Türkische X-Nutzer fliehen zu Bluesky, während die Zensur eskaliert.
April 11, 2025

Nach einer neuen Welle digitaler Zensur verlassen immer mehr Nutzer in der Türkei X (ehemals Twitter) und suchen Zuflucht auf Bluesky, einer dezentralen sozialen Medienalternative. Der Wechsel erfolgt inmitten wachsender staatlicher Zensur, zunehmender Plattformbeschränkungen und Bedenken hinsichtlich der Meinungsfreiheit.
Proteste führen zu massiven Kontobeschränkungen auf X
Der Exodus begann, nachdem die Festnahme des Bürgermeisters von İstanbul, Ekrem İmamoğlu, am 19. März landesweite Proteste ausgelöst hatte. Nur zwei Tage später, am 21. März, beschränkten die türkischen Behörden den Zugang zu mehr als 40 Konten – hauptsächlich von Studentinnen- und Studentengruppen – die beschuldigt wurden, die „nationale Sicherheit und die öffentliche Ordnung“ gemäß Artikel 8/A des Gesetzes Nr. 5651 zu bedrohen.
In der folgenden Woche intensiviere sich die Zensur. Aktivisten für Frauenrechte, Umweltorganisationen und sogar Tierschutzgruppen wurden von der Welle der Verbote erfasst. Prominente Persönlichkeiten wie Berna Laçin, Rojda Demirer und Alican Yücesoy sahen ihre X-Konten gesperrt, nachdem sie eine von der Opposition unterstützte Boykottkampagne der CHP-Partei unterstützt hatten.

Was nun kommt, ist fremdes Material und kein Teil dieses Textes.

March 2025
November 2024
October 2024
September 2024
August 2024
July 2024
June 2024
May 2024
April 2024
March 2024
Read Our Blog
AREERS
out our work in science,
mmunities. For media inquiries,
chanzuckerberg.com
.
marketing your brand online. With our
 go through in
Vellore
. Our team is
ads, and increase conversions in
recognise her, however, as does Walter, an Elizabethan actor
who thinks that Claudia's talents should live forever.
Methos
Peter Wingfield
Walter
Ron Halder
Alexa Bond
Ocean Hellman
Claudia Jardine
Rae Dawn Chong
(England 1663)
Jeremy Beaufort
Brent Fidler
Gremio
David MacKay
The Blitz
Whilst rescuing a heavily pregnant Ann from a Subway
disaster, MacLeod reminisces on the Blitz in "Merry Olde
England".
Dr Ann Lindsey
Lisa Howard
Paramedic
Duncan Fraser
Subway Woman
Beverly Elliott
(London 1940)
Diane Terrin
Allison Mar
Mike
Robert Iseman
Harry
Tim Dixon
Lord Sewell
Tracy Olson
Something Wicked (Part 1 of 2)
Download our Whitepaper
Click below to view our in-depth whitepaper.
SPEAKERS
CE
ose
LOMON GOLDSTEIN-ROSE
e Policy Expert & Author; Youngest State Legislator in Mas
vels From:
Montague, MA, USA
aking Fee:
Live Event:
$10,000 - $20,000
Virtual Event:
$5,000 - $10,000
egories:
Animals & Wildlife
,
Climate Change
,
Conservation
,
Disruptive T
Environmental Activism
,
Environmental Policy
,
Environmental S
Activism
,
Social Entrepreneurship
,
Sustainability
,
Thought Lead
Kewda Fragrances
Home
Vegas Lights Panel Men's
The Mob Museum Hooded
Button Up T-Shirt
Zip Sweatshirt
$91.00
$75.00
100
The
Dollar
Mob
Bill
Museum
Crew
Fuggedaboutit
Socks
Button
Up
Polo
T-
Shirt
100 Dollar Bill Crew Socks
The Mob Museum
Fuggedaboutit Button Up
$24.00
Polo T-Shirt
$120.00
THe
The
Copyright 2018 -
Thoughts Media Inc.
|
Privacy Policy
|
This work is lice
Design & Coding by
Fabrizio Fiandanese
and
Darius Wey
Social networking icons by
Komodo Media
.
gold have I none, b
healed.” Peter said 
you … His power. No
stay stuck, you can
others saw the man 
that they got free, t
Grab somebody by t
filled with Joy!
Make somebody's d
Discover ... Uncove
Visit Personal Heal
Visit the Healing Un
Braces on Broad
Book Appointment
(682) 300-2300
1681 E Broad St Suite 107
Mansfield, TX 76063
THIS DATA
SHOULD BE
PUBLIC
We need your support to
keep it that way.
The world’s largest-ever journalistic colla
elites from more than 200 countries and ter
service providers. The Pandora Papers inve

X sieht sich Reaktionen wegen Konformität und innerer Unterdrückung gegenüber
Dies ist nicht das erste Mal, dass X den Zensuranforderungen der Türkei nachgegeben hat. Die Plattform hat zuvor den Zugang zu pro-kurdischen Stimmen und oppositionellen Medien eingeschränkt. Selbst über von der Regierung angeordnete Löschaktionen hinaus drosseln die internen Algorithmen von X jetzt Beiträge – insbesondere solche, die externe Links enthalten.
Zum Beispiel erhält bianet English, ein auf Menschenrechte fokussiertes Medienunternehmen, eine gleiche Anzahl von Seitenaufrufen sowohl von X als auch von Bluesky – obwohl es 12-mal so viele Follower auf X hat.
Obwohl X kürzlich bekannt gab, dass es eine Klage beim Verfassungsgericht der Türkei eingereicht hat, um einige dieser Zensurbefehle anzufechten, hat es bisher keine Verbote für mehrere Konten, die in der jüngsten Protestwelle ins Visier genommen wurden, durchgesetzt.
Bluesky emerge als zensurresistentes Refugium
Als Reaktion haben türkische Nutzer damit begonnen, zu Bluesky zu migrieren, das sich als dezentrale und transparente Alternative positioniert. Ursprünglich von Twitter im Jahr 2019 entwickelt und 2021 zu einem eigenständigen Unternehmen ausgegliedert, gibt Bluesky den Nutzern mehr Kontrolle über ihre Daten, Feed-Algorithmen und Moderationsrichtlinien.
Bluesky hat besonders viele Anhänger unter Journalisten, Softwareentwicklern, Akademikern und Vertretern der Zivilgesellschaft gefunden – viele von ihnen sind zunehmend desillusioniert von den Moderationsentscheidungen und der Zensurkomplizenschaft von X.
Bluesky nicht immun: Türkische Gerichte zielen auf Konten ab
Allerdings steht Bluesky jetzt auch unter Druck. Laut der türkischen Vereinigung für Meinungsfreiheit (İFÖD) wurden mindestens 44 Bluesky-Konten wegen Zugangsrestriktionen unter demselben Artikel 8/A ins Visier genommen.
Bisher hat Bluesky keine dieser Sperren umgesetzt, und die Konten sind in der Türkei weiterhin öffentlich zugänglich. Doch Rechtsexperten warnen, dass die türkischen Behörden, falls die Plattform sich weigert zu kooperieren, Maßnahmen ergreifen könnten, um die gesamte Plattform zu sperren, so wie sie es in der Vergangenheit mit anderen Seiten getan haben.
Ein digitaler Kreuzweg
Der Kampf der Türkei um Redefreiheit im Internet eskaliert weiterhin, und soziale Plattformen sind zunehmend im Kreuzfeuer. Während die Zensur sich verschärft, stellt sich die Frage für die Nutzer – und Plattformen wie Bluesky – ob der Widerstand nachhaltig ist oder ob eine weitere Zensur droht.